VANCOUVER -- Patients at a hospice in Delta, B.C. will have their final days and weeks disrupted by a move to other facilities because the Delta Hospice Society Board refuses to work with Fraser Health on a transition plan as the health authority takes over operations at the facility.

The Irene Thomas Hospice in Ladner has 10 beds and provides end of life care for patients with terminal illnesses.

In February 2020, Fraser Health served the board with one year’s notice to end its service agreement and withdraw funding after the board refused to offer Medical Assistance in Dying (MAiD), the end of life option that has been legal in Canada since 2016.

"Throughout this process, our goal has been to maintain consistency of services for the individuals and families receiving care at the Irene Thomas Hospice and for the community of Delta. Our preference has always been to keep hospice beds at the Irene Thomas Hospice,” the health authority said in a statement co-signed by B.C. Minister of Health Adrian Dix.

“On two occasions, Fraser Health proposed to the society that Fraser Health be permitted to take over hospice operations, to ensure hospice services can continue at that location using existing staff. However, on both occasions, the society was unreceptive to this proposal.”

The Delta Hospice Society’s service agreement ends on Feb. 25 and because the board will not work with Fraser Health to maintain services during a transition period, the health authority plans to serve the society with a 30-day eviction notice on that day.

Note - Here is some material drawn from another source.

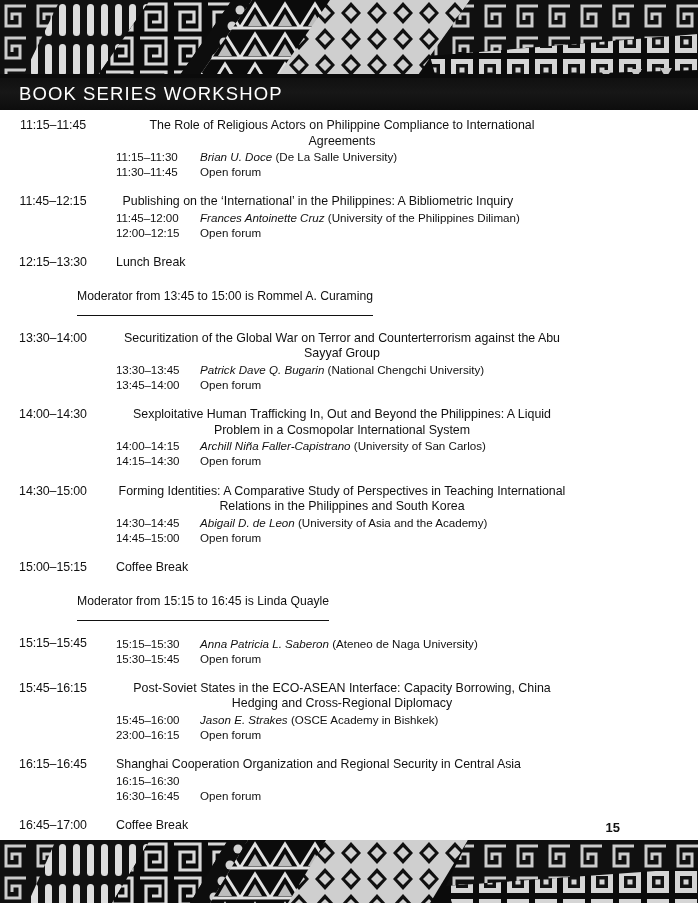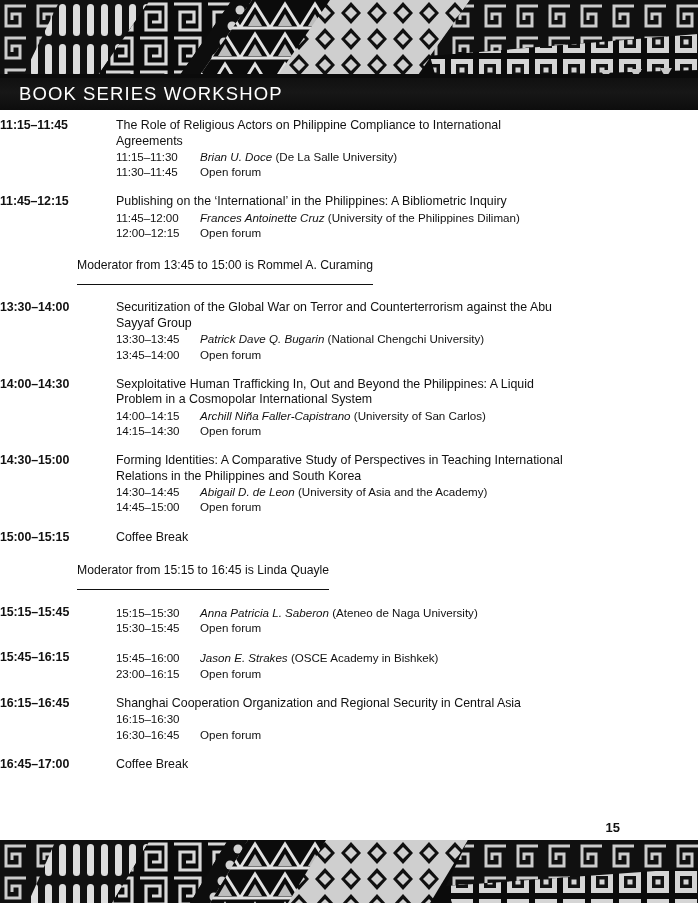"11:15–11:45" .slot-time { font-weight: bold -> normal; text-align: left -> center }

In the meantime, the patients currently residing in the hospice, who have chosen that facility for their end of life preparations, have been told they will be moved on or before Feb. 25.

Terminal brain cancer patient Joanne Steen, 73, who only moved into the hospice 10 days ago, is one of the patients who received notice about the upcoming move.

“It came yesterday. My mom received it by herself. I had just left visiting her,” said Alison Steen, her daughter. “She called me after she got the letter. Very confused. My mom has brain cancer. For all of the families that are in there and all of the patients -- they don’t deserve to be moved at this time.”

Angelina Ireland, president of the hospice society board, is ideologically opposed to MAiD, and last year while speaking at a pro-life conference in the United States, she compared the legally protected choice available to qualified Canadians to a Second World War Nazi death camp.

“This is the Delta Hospice Society. This is not the Delta Auschwitz Society,” Ireland told the crowd during a nearly hour long speech in Ohio, referencing the notorious concentration camp where more than one million people were murdered.

Reached by phone, Ireland, who ran unsuccessfully for the People’s Party of Canada in the 2019 federal election, denied her board is refusing to work with Fraser Health on a transition plan.

“That is absolutely, patently false. That’s nonsense,” she said, before accusing the health authority of being unwilling to work with the board on a transition that will allow residents to continue to receive care at the facility.

“Fraser Health will not co-operate with us,” Ireland said.

When asked to provide details on exactly how Fraser Health was standing in the way of the transition, Ireland said goodbye and abruptly ended the conversation.

Because there will not be a seamless transition, Fraser Health is unable to provide an exact timeline for when it will be able to re-open the Irene Thomas Hospice following the current operator’s eviction.

In the meantime, it will open ten hospice beds at nearby Mountain View Manor, on the grounds of Delta Hospital.

Residents of Irene Thomas Hospice will have a choice to move into that facility or another hospice of their choice in a neighbouring community.

For her mother’s sake, Alison Steen hopes a last minute resolution can be worked out so that her mother won’t have to move.

“This is a world class facility that we have here. Other hospice model what we have here when they’re building theirs,” Steen said. “And to close its doors was not the vision of anybody that donated and put their time into building it.”

Fraser Health said it is committed to offering employment opportunities elsewhere for all unionized staff currently working at Irene Thomas Hospice.